2014-05-26

Adding OData support to Django with Pyslet: First Thoughts

A couple of weeks ago I got an interesting tweet from @d34dl0ck, here it is:

This got me thinking, but as I know very little about Django I had to do a bit of research first. Here's my read-back of what Django's data layer does in the form of a concept mapping from OData to Django. In this table the objects are listed in containment order and the use case of using OData to expose data managed by a Django-based website is assumed. (See below for thoughts on consuming OData in Django as if it were a data source.)

OData ConceptDjango ConceptPyslet Concept
DataServices Django website: the purpose of OData is to provide access to your application's data-layer through a standard API for machine-to-machine communication rather than through an HTML-based web view for human consumption. Instance of the DataServices class, typically parsed from a metadata XML file.
Schema No direct equivalent. In OData, the purpose of the schema is to provide a namespace in which definitions of the other elements take place. In Django this information will be spread around your Python source code in the form of class definitions that support the remaining concepts. Instance of the Schema class, typically parsed from a metadata XML file.
EntityContainer The database. An OData service can define multiple containers but there is always a default container - something that corresponds closely with the way Django links to multiple databases. Most OData services probably only define a single container and I would expect that most Django applications use the default database. If you do define custom database routers to map different models to different databases then that information would need to be represented in the corresponding Schema(s). In Pyslet, an EntityContainer is defined by an instance of the EntityContainer class but this instance is handed to a storage layer during application startup and this storage layer class binds concrete implementations of the data access API to the EntitySets it contains.
EntitySet Your model class. A model class maps to a table in the Django database. In OData the metadata file contains the information about which container contains an EntitySet and the EntityType definition in that file contains the actual definitions of the types and field names. In contrast, in Django these are defined using class attributes in the Python code. Pyslet sticks closely to the OData API here and parses definitions from the metadata file. As a result an EntitySet instance is created that represents this part of the model and it is up to the object responsible for interfacing to the storage layer to provide concrete bindings.
Entity An instance of a model class. An instance of the Entity object, typically instantiated by the storage object bound to the EntitySet.

Where do you start?

Step 1: As you can see from the above table, Pyslet depends fairly heavily on the metadata file so a good way to start would be to create a metadata file that corresponds to the parts of your Django data model you want to expose.
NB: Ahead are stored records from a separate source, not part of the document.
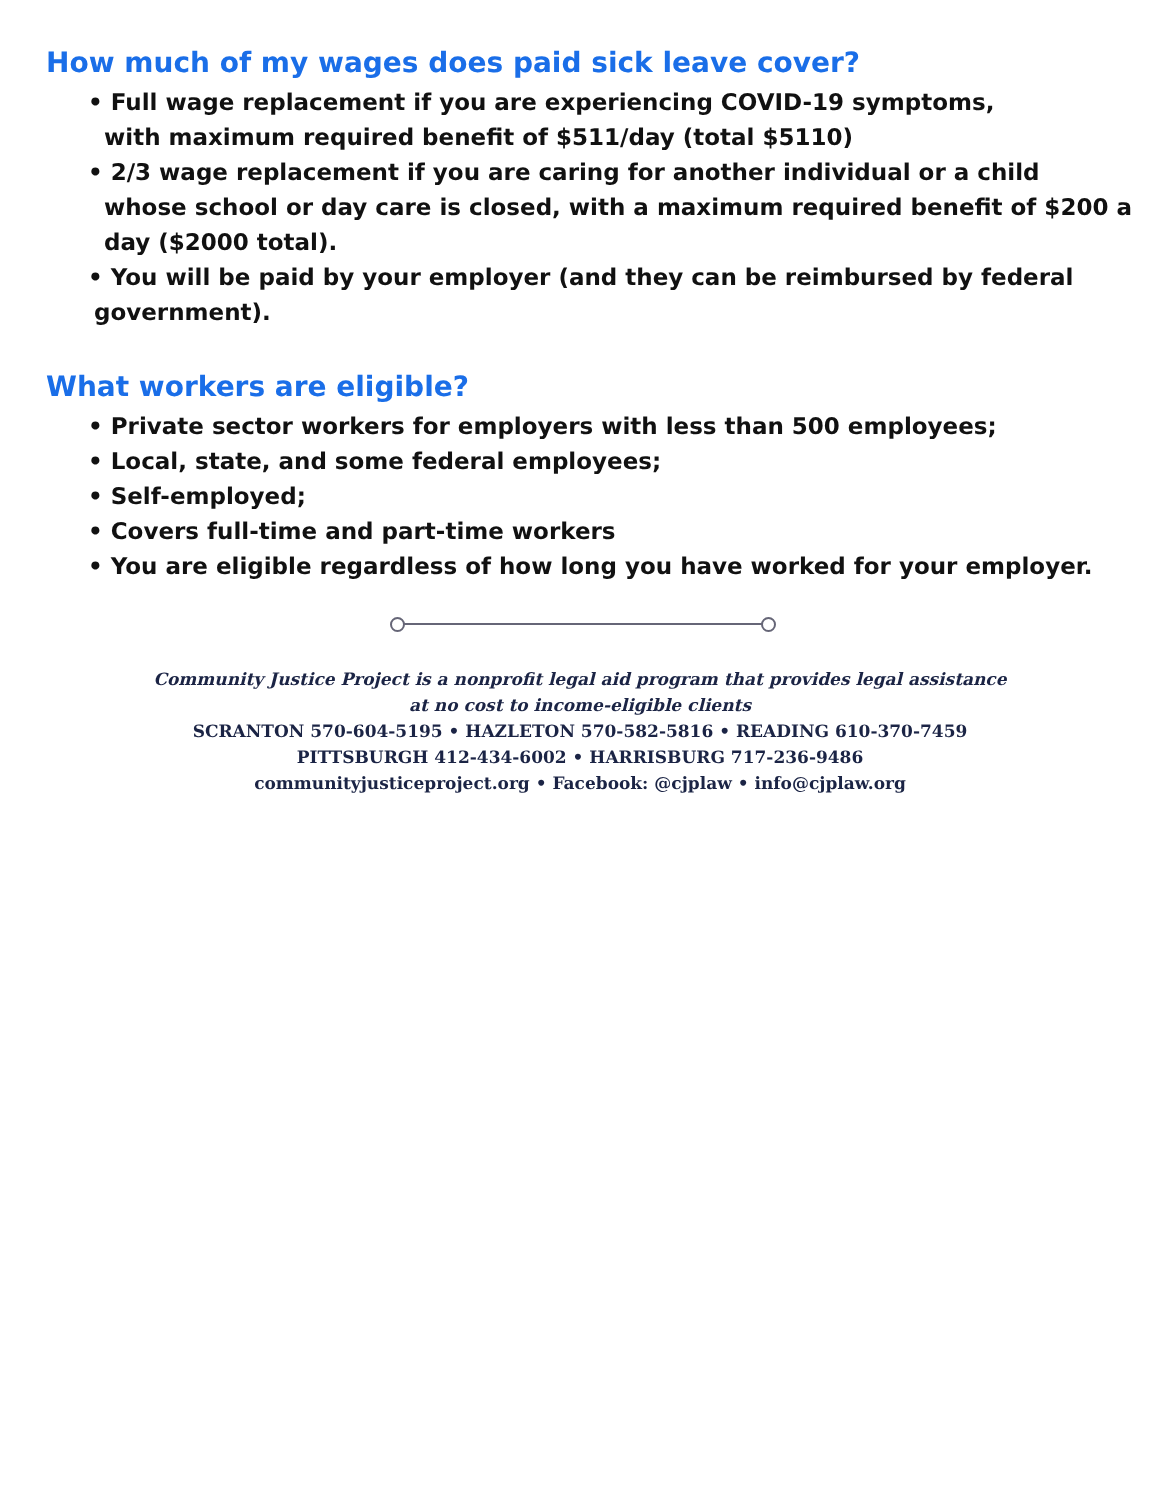How much of my wages does paid sick leave cover?
• Full wage replacement if you are experiencing COVID-19 symptoms,
with maximum required benefit of $511/day (total $5110)
• 2/3 wage replacement if you are caring for another individual or a child
whose school or day care is closed, with a maximum required benefit of $200 a day ($2000 total).
• You will be paid by your employer (and they can be reimbursed by federal
government).
What workers are eligible?
• Private sector workers for employers with less than 500 employees;
• Local, state, and some federal employees;
• Self-employed;
• Covers full-time and part-time workers
• You are eligible regardless of how long you have worked for your employer.
Community Justice Project is a nonprofit legal aid program that provides legal assistance
at no cost to income-eligible clients
SCRANTON 570-604-5195 • HAZLETON 570-582-5816 • READING 610-370-7459
PITTSBURGH 412-434-6002 • HARRISBURG 717-236-9486
communityjusticeproject.org • Facebook: @cjplaw • info@cjplaw.org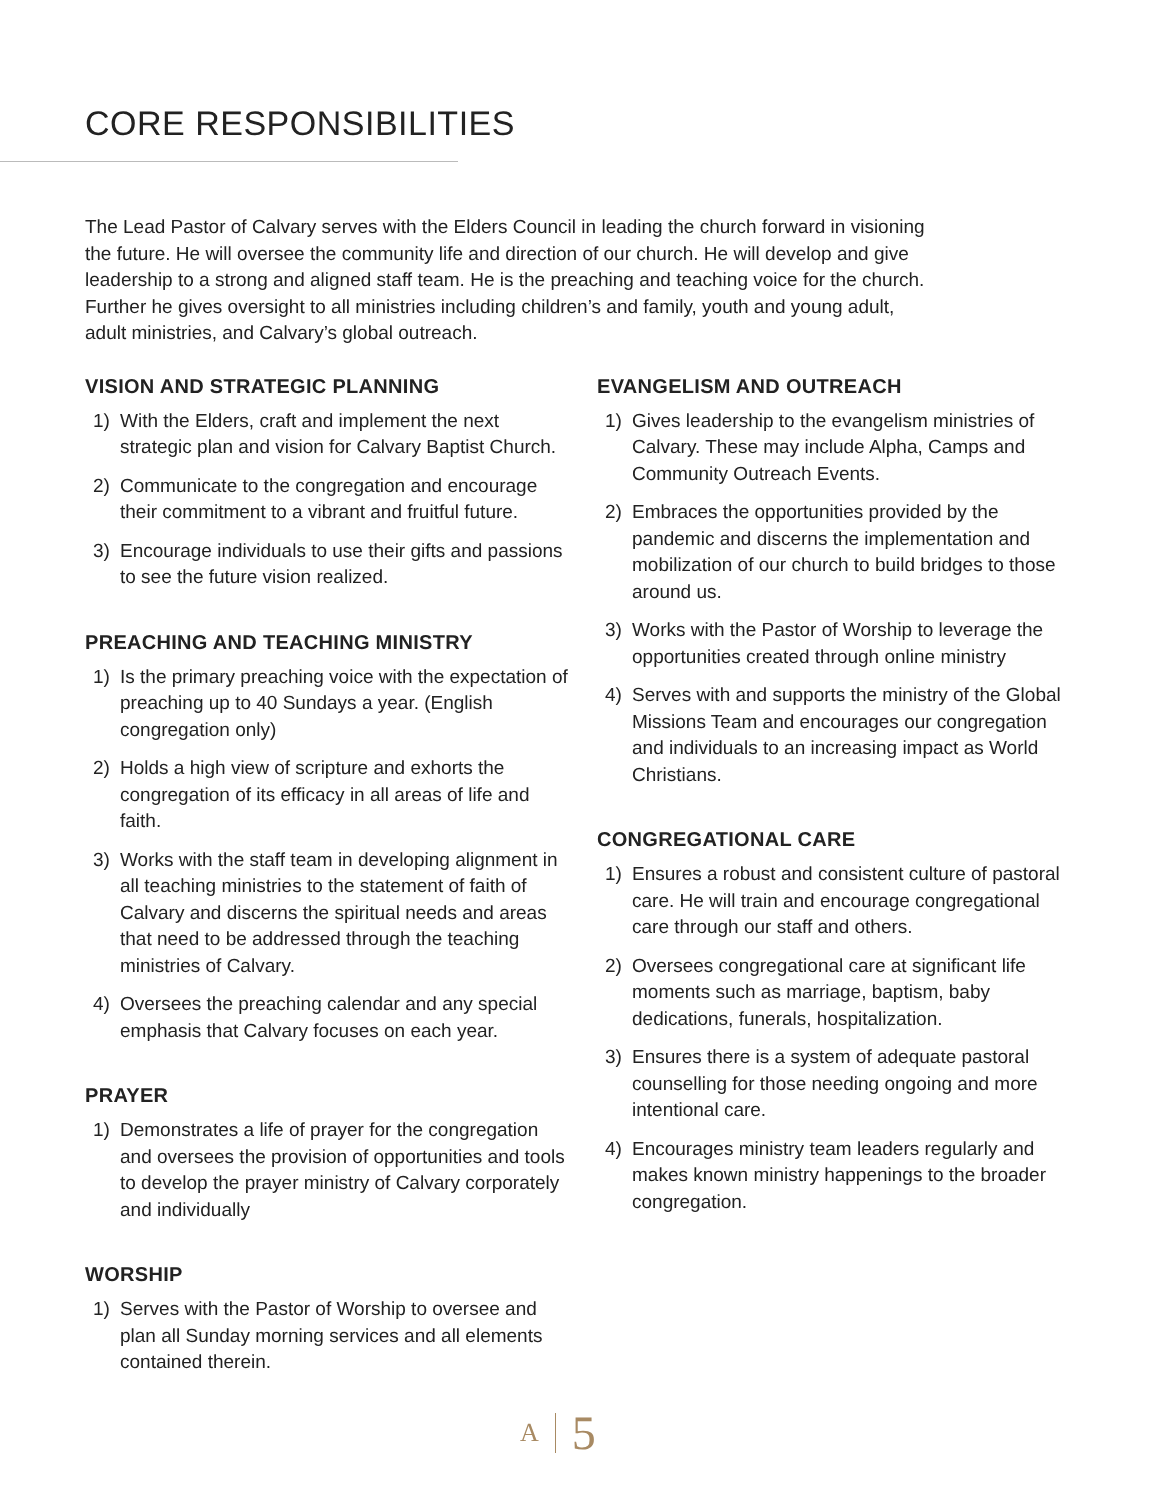CORE RESPONSIBILITIES
The Lead Pastor of Calvary serves with the Elders Council in leading the church forward in visioning the future. He will oversee the community life and direction of our church. He will develop and give leadership to a strong and aligned staff team. He is the preaching and teaching voice for the church. Further he gives oversight to all ministries including children’s and family, youth and young adult, adult ministries, and Calvary’s global outreach.
VISION AND STRATEGIC PLANNING
1) With the Elders, craft and implement the next strategic plan and vision for Calvary Baptist Church.
2) Communicate to the congregation and encourage their commitment to a vibrant and fruitful future.
3) Encourage individuals to use their gifts and passions to see the future vision realized.
PREACHING AND TEACHING MINISTRY
1) Is the primary preaching voice with the expectation of preaching up to 40 Sundays a year. (English congregation only)
2) Holds a high view of scripture and exhorts the congregation of its efficacy in all areas of life and faith.
3) Works with the staff team in developing alignment in all teaching ministries to the statement of faith of Calvary and discerns the spiritual needs and areas that need to be addressed through the teaching ministries of Calvary.
4) Oversees the preaching calendar and any special emphasis that Calvary focuses on each year.
PRAYER
1) Demonstrates a life of prayer for the congregation and oversees the provision of opportunities and tools to develop the prayer ministry of Calvary corporately and individually
WORSHIP
1) Serves with the Pastor of Worship to oversee and plan all Sunday morning services and all elements contained therein.
EVANGELISM AND OUTREACH
1) Gives leadership to the evangelism ministries of Calvary. These may include Alpha, Camps and Community Outreach Events.
2) Embraces the opportunities provided by the pandemic and discerns the implementation and mobilization of our church to build bridges to those around us.
3) Works with the Pastor of Worship to leverage the opportunities created through online ministry
4) Serves with and supports the ministry of the Global Missions Team and encourages our congregation and individuals to an increasing impact as World Christians.
CONGREGATIONAL CARE
1) Ensures a robust and consistent culture of pastoral care. He will train and encourage congregational care through our staff and others.
2) Oversees congregational care at significant life moments such as marriage, baptism, baby dedications, funerals, hospitalization.
3) Ensures there is a system of adequate pastoral counselling for those needing ongoing and more intentional care.
4) Encourages ministry team leaders regularly and makes known ministry happenings to the broader congregation.
A 5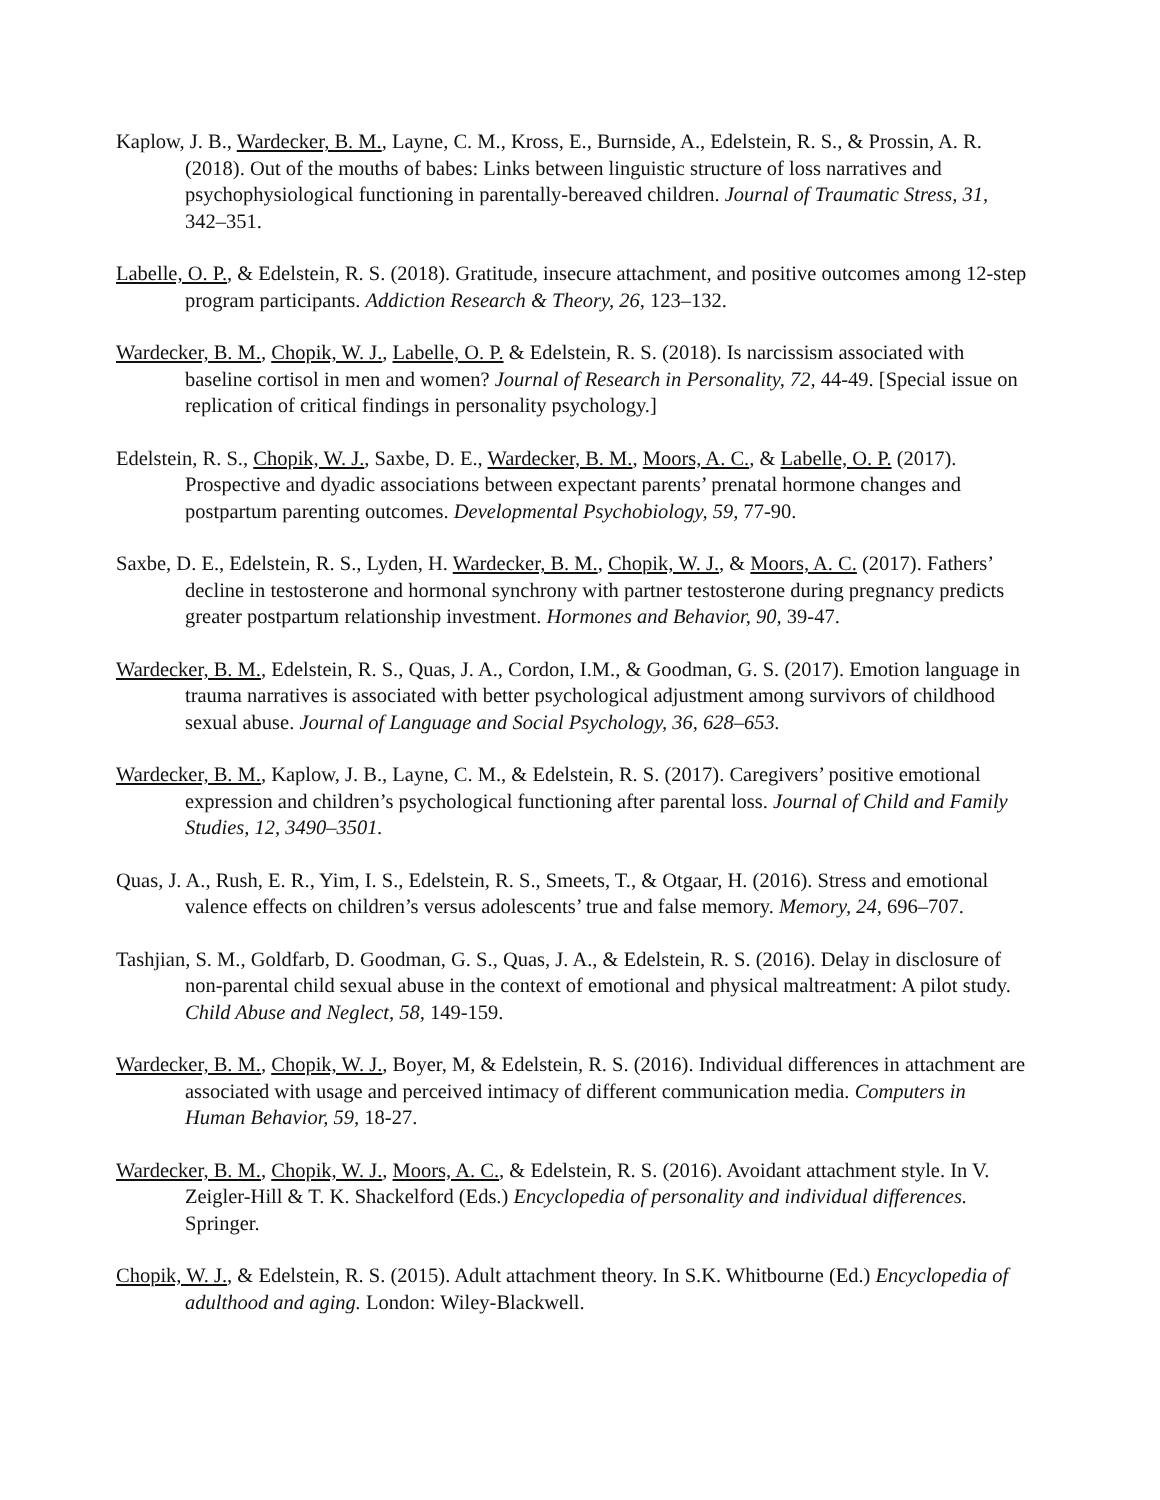Kaplow, J. B., Wardecker, B. M., Layne, C. M., Kross, E., Burnside, A., Edelstein, R. S., & Prossin, A. R. (2018). Out of the mouths of babes: Links between linguistic structure of loss narratives and psychophysiological functioning in parentally-bereaved children. Journal of Traumatic Stress, 31, 342–351.
Labelle, O. P., & Edelstein, R. S. (2018). Gratitude, insecure attachment, and positive outcomes among 12-step program participants. Addiction Research & Theory, 26, 123–132.
Wardecker, B. M., Chopik, W. J., Labelle, O. P. & Edelstein, R. S. (2018). Is narcissism associated with baseline cortisol in men and women? Journal of Research in Personality, 72, 44-49. [Special issue on replication of critical findings in personality psychology.]
Edelstein, R. S., Chopik, W. J., Saxbe, D. E., Wardecker, B. M., Moors, A. C., & Labelle, O. P. (2017). Prospective and dyadic associations between expectant parents’ prenatal hormone changes and postpartum parenting outcomes. Developmental Psychobiology, 59, 77-90.
Saxbe, D. E., Edelstein, R. S., Lyden, H. Wardecker, B. M., Chopik, W. J., & Moors, A. C. (2017). Fathers’ decline in testosterone and hormonal synchrony with partner testosterone during pregnancy predicts greater postpartum relationship investment. Hormones and Behavior, 90, 39-47.
Wardecker, B. M., Edelstein, R. S., Quas, J. A., Cordon, I.M., & Goodman, G. S. (2017). Emotion language in trauma narratives is associated with better psychological adjustment among survivors of childhood sexual abuse. Journal of Language and Social Psychology, 36, 628–653.
Wardecker, B. M., Kaplow, J. B., Layne, C. M., & Edelstein, R. S. (2017). Caregivers’ positive emotional expression and children’s psychological functioning after parental loss. Journal of Child and Family Studies, 12, 3490–3501.
Quas, J. A., Rush, E. R., Yim, I. S., Edelstein, R. S., Smeets, T., & Otgaar, H. (2016). Stress and emotional valence effects on children’s versus adolescents’ true and false memory. Memory, 24, 696–707.
Tashjian, S. M., Goldfarb, D. Goodman, G. S., Quas, J. A., & Edelstein, R. S. (2016). Delay in disclosure of non-parental child sexual abuse in the context of emotional and physical maltreatment: A pilot study. Child Abuse and Neglect, 58, 149-159.
Wardecker, B. M., Chopik, W. J., Boyer, M, & Edelstein, R. S. (2016). Individual differences in attachment are associated with usage and perceived intimacy of different communication media. Computers in Human Behavior, 59, 18-27.
Wardecker, B. M., Chopik, W. J., Moors, A. C., & Edelstein, R. S. (2016). Avoidant attachment style. In V. Zeigler-Hill & T. K. Shackelford (Eds.) Encyclopedia of personality and individual differences. Springer.
Chopik, W. J., & Edelstein, R. S. (2015). Adult attachment theory. In S.K. Whitbourne (Ed.) Encyclopedia of adulthood and aging. London: Wiley-Blackwell.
You have some freedom here but if you are messing about with multiple databases in Django it makes sense to organise these as separate entity containers. You can't create relationships across containers in Pyslet which mirrors the equivalent restriction in Django.

Step 2: You now need to provide a storage object that maps Pyslet's DAL onto the Django DAL. This involves creating a sub-class of the EntityCollection object from Pyslet. To get a feel for the API my suggestion would be to create a class for a specific model initially and then, once this is working, consider how you might use Python's built-in introspection to write a more general object.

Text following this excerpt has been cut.